One of the downsides to launching a presidential campaign is that everything you ever did in the past comes back into the public square for everyone to scrutinize and obsess over. That's a particularly acute risk for Donald Trump, who has not spent the majority of his life preparing to win a presidential election.
One slightly embarrassing incident from Trump's past involves a lawsuit filed against New York Times reporter and author Timothy L. O'Brien. O'Brien is the author of a book called TrumpNation: The Art of Being the Donald. The book was about Trump's life and was written with Trump's cooperation.
In the book, O'Brien expressed the now-familiar skepticism about how much Donald Trump is actually worth, a skepticism that in a recent (very sarcastic) BloombergView column, O'Brien attributes to things like Trump giving several different figures for his net worth, with some of those conflicting figures being given over the course of a single day:
"On a single day in August 2004, he told me his net worth was $4 billion to $5 billion, then revised that later the same day to $1.7 billion. Forbes said at the time he was worth $2.6 billion. A year later Donald told me he was worth $5 billion to $6 billion, but a brochure left on my nightstand at his Palm Beach resort said he was worth $9.5 billion."

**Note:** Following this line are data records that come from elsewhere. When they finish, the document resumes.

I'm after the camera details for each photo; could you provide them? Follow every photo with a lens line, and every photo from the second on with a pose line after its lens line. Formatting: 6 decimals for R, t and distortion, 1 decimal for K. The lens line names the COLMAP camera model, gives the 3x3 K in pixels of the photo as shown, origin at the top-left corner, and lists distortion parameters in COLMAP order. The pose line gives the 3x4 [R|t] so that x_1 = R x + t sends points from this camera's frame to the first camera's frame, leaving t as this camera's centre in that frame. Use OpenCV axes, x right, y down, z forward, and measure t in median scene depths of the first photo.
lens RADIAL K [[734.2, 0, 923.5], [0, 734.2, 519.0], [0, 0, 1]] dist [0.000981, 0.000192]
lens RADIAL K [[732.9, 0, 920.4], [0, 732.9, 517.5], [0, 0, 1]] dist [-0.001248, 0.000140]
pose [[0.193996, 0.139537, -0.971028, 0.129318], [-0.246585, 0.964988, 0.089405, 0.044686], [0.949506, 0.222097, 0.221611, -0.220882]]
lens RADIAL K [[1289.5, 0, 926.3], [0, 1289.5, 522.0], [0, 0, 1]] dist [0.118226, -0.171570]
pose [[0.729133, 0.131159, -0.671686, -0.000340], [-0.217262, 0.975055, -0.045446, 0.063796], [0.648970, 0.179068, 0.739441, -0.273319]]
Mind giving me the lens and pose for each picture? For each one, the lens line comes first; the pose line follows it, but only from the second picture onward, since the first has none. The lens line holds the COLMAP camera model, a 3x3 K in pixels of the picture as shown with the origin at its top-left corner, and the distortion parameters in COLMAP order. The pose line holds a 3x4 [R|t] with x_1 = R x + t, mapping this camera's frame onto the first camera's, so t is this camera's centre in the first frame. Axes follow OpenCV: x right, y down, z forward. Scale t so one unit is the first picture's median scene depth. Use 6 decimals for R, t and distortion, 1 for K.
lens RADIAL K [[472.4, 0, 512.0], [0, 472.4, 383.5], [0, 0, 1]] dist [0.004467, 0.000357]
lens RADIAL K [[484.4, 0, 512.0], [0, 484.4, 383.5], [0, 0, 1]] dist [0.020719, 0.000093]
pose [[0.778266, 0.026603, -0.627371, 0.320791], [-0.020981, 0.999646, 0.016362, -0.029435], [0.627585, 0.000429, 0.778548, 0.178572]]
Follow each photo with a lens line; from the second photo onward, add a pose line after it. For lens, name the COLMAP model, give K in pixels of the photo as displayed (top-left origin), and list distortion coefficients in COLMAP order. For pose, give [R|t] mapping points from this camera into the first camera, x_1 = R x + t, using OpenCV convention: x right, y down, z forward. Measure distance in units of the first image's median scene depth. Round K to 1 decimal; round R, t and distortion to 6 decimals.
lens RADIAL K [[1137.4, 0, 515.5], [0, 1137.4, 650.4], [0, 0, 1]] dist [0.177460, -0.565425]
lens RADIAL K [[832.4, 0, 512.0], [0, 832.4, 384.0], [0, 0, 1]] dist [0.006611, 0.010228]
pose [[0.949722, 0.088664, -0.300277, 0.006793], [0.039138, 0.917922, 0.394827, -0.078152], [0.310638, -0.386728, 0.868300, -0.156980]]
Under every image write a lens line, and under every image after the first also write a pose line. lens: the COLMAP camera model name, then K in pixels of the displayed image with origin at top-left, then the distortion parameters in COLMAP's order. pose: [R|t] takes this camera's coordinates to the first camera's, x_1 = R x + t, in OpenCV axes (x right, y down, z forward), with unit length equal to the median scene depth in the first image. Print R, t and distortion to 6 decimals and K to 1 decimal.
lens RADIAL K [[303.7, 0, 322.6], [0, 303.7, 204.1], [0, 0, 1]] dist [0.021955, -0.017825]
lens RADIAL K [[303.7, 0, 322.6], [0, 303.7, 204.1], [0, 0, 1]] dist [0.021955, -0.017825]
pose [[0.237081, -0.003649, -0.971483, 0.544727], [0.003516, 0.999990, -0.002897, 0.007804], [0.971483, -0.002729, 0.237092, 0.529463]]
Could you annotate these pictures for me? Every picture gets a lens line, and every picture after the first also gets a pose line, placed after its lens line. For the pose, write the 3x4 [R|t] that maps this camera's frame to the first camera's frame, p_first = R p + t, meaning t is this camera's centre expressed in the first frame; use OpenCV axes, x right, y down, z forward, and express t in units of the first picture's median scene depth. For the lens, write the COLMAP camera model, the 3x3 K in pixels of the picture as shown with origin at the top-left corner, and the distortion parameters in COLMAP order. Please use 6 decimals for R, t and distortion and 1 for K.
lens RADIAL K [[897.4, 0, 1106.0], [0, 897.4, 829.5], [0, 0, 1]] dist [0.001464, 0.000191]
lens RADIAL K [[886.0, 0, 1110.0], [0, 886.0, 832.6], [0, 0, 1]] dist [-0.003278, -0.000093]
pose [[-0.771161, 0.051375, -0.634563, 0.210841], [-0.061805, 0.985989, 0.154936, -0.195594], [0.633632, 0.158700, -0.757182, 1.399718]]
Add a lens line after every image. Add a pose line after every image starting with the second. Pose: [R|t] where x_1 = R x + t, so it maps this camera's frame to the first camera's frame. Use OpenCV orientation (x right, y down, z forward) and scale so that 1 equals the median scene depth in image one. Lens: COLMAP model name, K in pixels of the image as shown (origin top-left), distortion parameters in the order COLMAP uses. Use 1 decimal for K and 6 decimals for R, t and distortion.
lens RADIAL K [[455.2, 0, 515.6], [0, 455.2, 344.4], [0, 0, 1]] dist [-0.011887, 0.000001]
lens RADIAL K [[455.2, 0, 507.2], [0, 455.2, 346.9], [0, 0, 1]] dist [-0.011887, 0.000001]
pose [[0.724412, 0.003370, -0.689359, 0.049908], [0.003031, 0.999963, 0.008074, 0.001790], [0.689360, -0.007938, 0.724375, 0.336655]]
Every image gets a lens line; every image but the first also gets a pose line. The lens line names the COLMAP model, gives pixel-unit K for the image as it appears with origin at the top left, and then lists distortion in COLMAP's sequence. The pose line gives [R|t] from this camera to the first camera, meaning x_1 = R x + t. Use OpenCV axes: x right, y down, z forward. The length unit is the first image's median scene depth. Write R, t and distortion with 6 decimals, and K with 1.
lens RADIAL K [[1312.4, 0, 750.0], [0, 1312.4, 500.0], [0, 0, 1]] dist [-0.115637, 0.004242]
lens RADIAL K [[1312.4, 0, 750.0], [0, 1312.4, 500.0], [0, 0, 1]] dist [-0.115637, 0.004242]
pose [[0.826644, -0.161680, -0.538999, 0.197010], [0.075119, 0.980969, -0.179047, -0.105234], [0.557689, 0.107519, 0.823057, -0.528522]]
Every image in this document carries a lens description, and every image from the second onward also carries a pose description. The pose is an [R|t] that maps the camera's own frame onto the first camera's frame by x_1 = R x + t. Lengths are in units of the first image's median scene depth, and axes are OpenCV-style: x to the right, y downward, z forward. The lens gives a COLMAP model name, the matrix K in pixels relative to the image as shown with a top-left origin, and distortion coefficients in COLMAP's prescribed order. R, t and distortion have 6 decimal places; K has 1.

But not all of the confusion surrounding Trump's net worth stemmed from Trump himself – O'Brien says that he had sources for the book with direct knowledge of Trump's finances who estimated his net worth as being between $150 to $250 million – nothing to sneeze at, certainly, but a lot less than the billions Trump was claiming to be worth at the time. Trump himself had an answer for those sources, though, calling them (in uncharacteristically restrained fashion) "naysayers":
"You can go ahead and speak to guys who have four-hundred-pound wives at home who are jealous of me, but the guys who really know me know I'm a great builder."
After O'Brien's book came out, he says Trump stopped contacting him for several months. Presumably, that was because he was preparing a lawsuit against O'Brien for what Trump claimed were libelous misstatements about his true net worth that damaged his reputation in the high-power real estate markets he calls home. The suit ended up being dismissed after O'Brien's lawyers were granted access to Donald's financial records (with at least one appeal by the Donald ending up with the same result).
But perhaps the most embarrassing part of the story from an election standpoint is the amount in damages Trump was seeking when he sued O'Brien: $5 billion. The number demonstrates Trump's inability to do anything on a small scale, but may also illustrate a certain fancifulness to his behavior, which is not a quality that voters tend to be too enthusiastic about when they place their votes. It also doesn't help Trump's case when he disputes his net worth against lower estimates than his own when stories like this lawsuit from almost ten years ago come out now – especially since libel suits aren't generally recommended for presidential candidates.